Activity: The entries shown here must be retyped in full, with no pictures included.

[Records from a dataset]
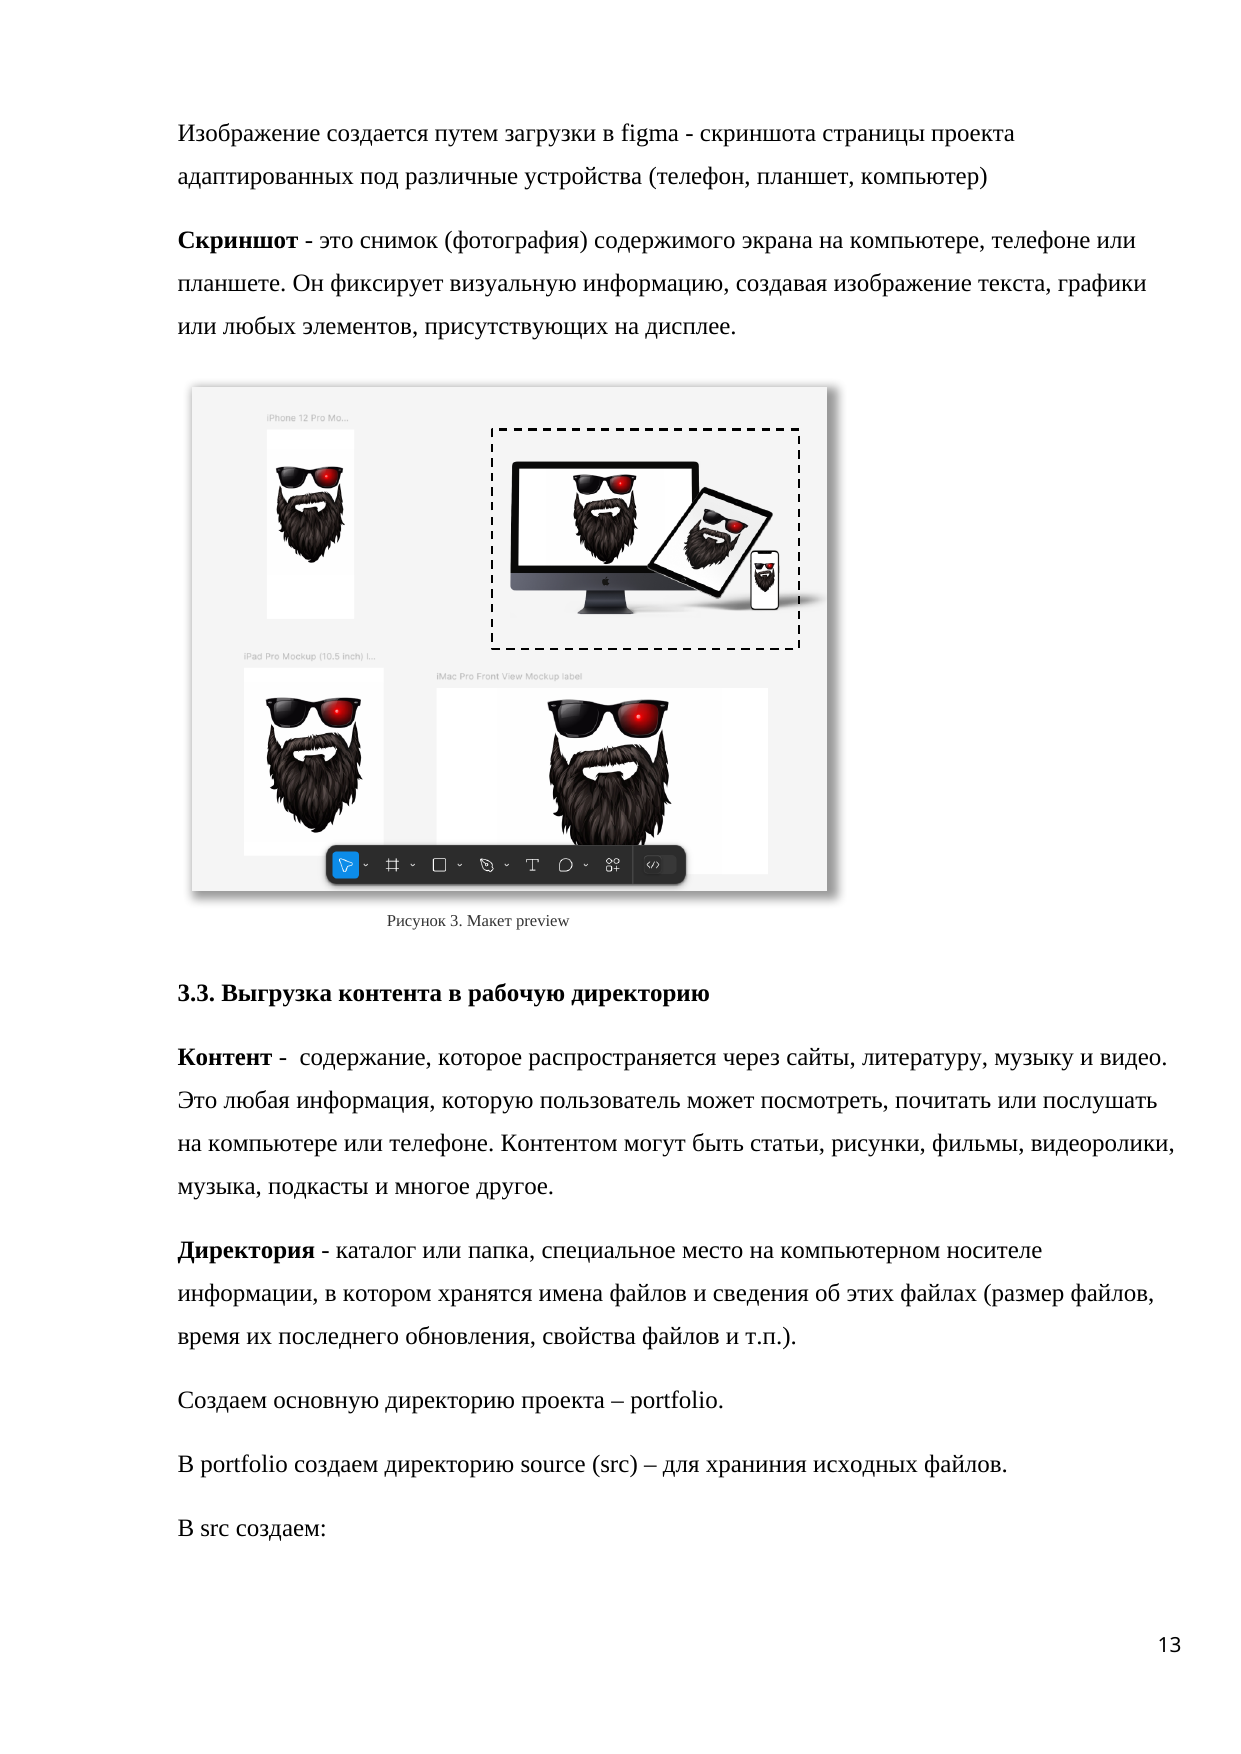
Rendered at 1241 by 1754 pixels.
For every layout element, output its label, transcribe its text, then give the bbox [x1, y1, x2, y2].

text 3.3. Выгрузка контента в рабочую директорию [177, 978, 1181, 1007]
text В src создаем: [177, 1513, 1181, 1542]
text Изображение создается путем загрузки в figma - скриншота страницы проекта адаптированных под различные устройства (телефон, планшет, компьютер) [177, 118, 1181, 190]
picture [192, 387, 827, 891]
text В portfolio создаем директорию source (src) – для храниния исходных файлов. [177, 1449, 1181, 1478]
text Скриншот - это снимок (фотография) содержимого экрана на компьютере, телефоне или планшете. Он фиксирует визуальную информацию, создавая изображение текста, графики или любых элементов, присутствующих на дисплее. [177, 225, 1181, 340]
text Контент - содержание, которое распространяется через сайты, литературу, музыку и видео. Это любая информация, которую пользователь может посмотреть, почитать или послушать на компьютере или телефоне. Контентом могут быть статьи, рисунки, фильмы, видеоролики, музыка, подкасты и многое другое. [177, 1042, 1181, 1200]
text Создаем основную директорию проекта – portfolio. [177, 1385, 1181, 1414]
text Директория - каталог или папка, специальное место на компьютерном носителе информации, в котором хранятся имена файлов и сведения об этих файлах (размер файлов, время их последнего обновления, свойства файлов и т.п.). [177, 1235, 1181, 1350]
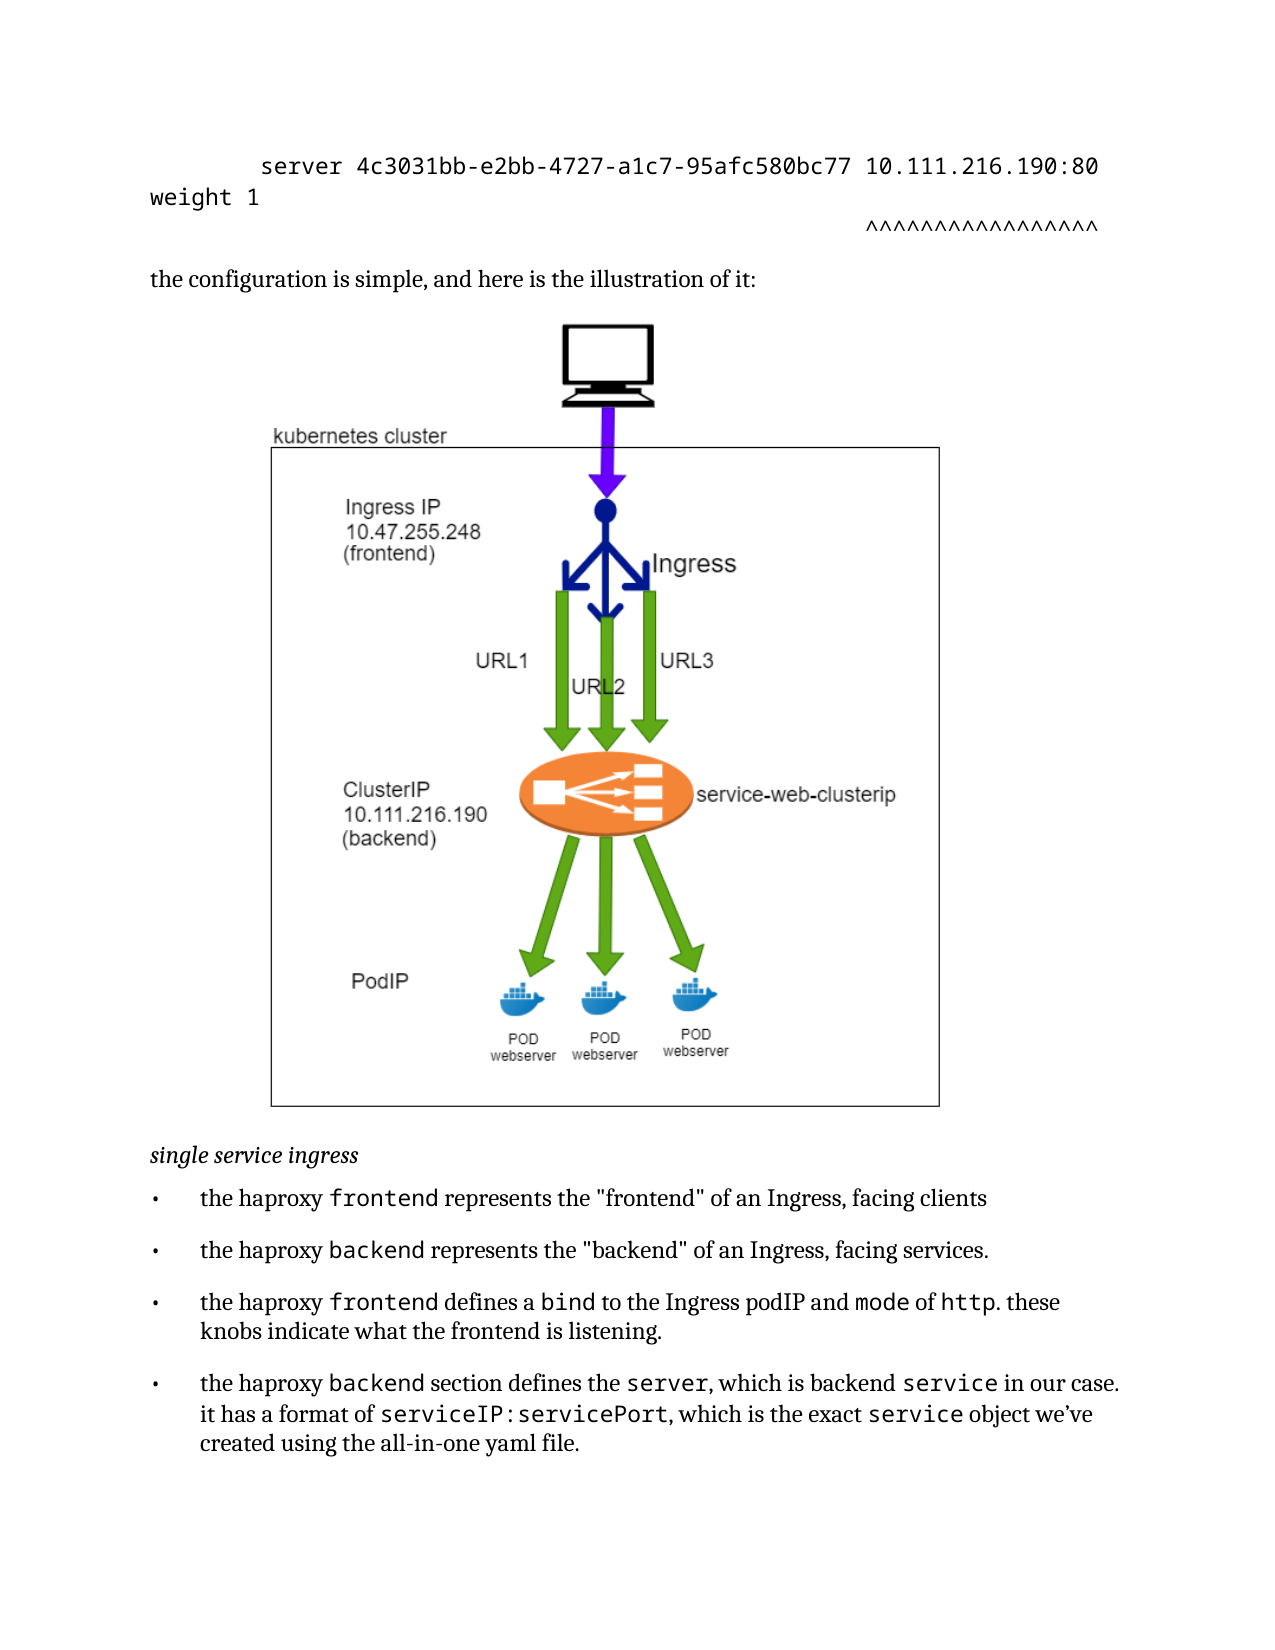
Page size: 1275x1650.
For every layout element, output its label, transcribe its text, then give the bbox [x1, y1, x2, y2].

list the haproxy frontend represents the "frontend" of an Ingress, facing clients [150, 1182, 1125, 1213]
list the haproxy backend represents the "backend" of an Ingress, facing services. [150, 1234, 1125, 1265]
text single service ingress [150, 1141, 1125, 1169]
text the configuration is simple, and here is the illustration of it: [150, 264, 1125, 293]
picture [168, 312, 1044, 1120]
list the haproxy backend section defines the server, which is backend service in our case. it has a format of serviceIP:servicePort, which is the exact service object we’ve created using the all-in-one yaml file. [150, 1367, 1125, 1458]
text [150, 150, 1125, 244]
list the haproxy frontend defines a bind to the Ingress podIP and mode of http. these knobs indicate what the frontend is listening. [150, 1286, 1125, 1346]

Problem solution:
Rendered at 1241 by 1754 pixels.
For every layout element, output its label, transcribe its text, then give the bbox [x1, y1, x2, y2].

text 3.3. Выгрузка контента в рабочую директорию [177, 978, 1181, 1007]
text В src создаем: [177, 1513, 1181, 1542]
text Изображение создается путем загрузки в figma - скриншота страницы проекта адаптированных под различные устройства (телефон, планшет, компьютер) [177, 118, 1181, 190]
picture [192, 387, 827, 891]
text В portfolio создаем директорию source (src) – для храниния исходных файлов. [177, 1449, 1181, 1478]
text Скриншот - это снимок (фотография) содержимого экрана на компьютере, телефоне или планшете. Он фиксирует визуальную информацию, создавая изображение текста, графики или любых элементов, присутствующих на дисплее. [177, 225, 1181, 340]
text Контент - содержание, которое распространяется через сайты, литературу, музыку и видео. Это любая информация, которую пользователь может посмотреть, почитать или послушать на компьютере или телефоне. Контентом могут быть статьи, рисунки, фильмы, видеоролики, музыка, подкасты и многое другое. [177, 1042, 1181, 1200]
text Создаем основную директорию проекта – portfolio. [177, 1385, 1181, 1414]
text Директория - каталог или папка, специальное место на компьютерном носителе информации, в котором хранятся имена файлов и сведения об этих файлах (размер файлов, время их последнего обновления, свойства файлов и т.п.). [177, 1235, 1181, 1350]
Page size: 1275x1650.
For every layout element, output its label, transcribe its text, then give the bbox [x1, y1, x2, y2].

list the haproxy frontend represents the "frontend" of an Ingress, facing clients [150, 1182, 1125, 1213]
list the haproxy backend represents the "backend" of an Ingress, facing services. [150, 1234, 1125, 1265]
text single service ingress [150, 1141, 1125, 1169]
text the configuration is simple, and here is the illustration of it: [150, 264, 1125, 293]
picture [168, 312, 1044, 1120]
list the haproxy backend section defines the server, which is backend service in our case. it has a format of serviceIP:servicePort, which is the exact service object we’ve created using the all-in-one yaml file. [150, 1367, 1125, 1458]
text [150, 150, 1125, 244]
list the haproxy frontend defines a bind to the Ingress podIP and mode of http. these knobs indicate what the frontend is listening. [150, 1286, 1125, 1346]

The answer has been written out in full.